Mobile technology has grown by leaps and bounds in the past few years alone, but one area still ripe for innovation is the battery. I’m a year into my current iPhone and already it won’t last a whole day of regular use. Thankfully, a group of scientists have developed an alternative fuel source that will never run out and is often readily available: urine.
In a short video set inside a lab complete with multiple requisite shots of open jars labelled “Human Urine,” the University of the West of England’s Dr. Loannis Leropoulos describes the process of turning human waste into enough power to charge a mobile phone.
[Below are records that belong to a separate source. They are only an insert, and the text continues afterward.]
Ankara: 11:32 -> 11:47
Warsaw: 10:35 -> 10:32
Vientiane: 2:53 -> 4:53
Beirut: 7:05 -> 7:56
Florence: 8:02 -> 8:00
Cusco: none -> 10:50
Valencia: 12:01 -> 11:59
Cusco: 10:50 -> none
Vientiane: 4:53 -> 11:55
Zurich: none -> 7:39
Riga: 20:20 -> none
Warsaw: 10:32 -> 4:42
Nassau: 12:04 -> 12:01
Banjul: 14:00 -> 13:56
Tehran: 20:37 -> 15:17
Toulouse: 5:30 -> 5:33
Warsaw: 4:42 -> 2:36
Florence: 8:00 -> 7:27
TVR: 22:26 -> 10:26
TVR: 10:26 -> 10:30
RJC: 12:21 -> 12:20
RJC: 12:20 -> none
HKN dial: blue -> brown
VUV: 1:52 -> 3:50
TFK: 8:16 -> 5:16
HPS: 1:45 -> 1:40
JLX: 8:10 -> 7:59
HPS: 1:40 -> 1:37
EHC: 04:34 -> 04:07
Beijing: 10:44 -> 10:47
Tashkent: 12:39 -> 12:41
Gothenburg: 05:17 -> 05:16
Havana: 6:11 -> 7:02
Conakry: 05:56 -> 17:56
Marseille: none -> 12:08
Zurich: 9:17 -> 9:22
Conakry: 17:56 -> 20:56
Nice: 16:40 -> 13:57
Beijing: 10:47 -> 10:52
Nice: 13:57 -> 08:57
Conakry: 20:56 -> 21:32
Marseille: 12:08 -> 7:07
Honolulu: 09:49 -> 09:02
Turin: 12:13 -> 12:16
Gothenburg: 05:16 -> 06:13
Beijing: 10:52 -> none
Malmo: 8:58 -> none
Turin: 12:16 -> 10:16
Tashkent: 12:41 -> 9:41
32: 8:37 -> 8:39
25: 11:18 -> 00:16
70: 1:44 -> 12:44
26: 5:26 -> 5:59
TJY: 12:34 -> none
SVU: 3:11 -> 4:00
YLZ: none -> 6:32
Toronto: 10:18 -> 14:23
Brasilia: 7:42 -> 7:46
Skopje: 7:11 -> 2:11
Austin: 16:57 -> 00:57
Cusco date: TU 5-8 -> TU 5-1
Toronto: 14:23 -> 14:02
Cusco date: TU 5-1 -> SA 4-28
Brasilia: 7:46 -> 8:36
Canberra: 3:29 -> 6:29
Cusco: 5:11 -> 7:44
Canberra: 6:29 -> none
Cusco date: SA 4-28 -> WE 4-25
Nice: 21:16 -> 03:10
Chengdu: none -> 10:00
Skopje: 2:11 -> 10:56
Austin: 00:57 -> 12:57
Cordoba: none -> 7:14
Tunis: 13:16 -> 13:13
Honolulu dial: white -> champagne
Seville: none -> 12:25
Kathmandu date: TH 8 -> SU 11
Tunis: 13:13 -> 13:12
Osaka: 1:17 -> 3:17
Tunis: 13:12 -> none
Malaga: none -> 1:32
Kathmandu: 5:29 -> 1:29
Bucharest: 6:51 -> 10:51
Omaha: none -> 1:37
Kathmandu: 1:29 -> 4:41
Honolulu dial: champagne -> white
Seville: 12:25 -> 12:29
“No one has harnessed power from urine to do this so it’s an exciting discovery,” he says, pointing to a series of fuel cells and tubes that pump in urine which is then broken down by specially-grown bacteria in a process that produces electrons. While the current model is large and likely costly, future versions could be portable and cost just over a dollar.
The possibilities are endless. Portable models could be carried around for a quick charge or brought along on road trips, while larger versions could be installed in bathrooms and used to power everything from mobile devices to electric razors. The biggest markets, however, could be in developing countries where electricity isn’t available.
The research was also founded by the Gates Foundation with the hope that it could be used in those aforementioned areas with limited power grids. Forget solar and wind power, the answer to our global (and mobile) energy problems has been inside our bladders all along.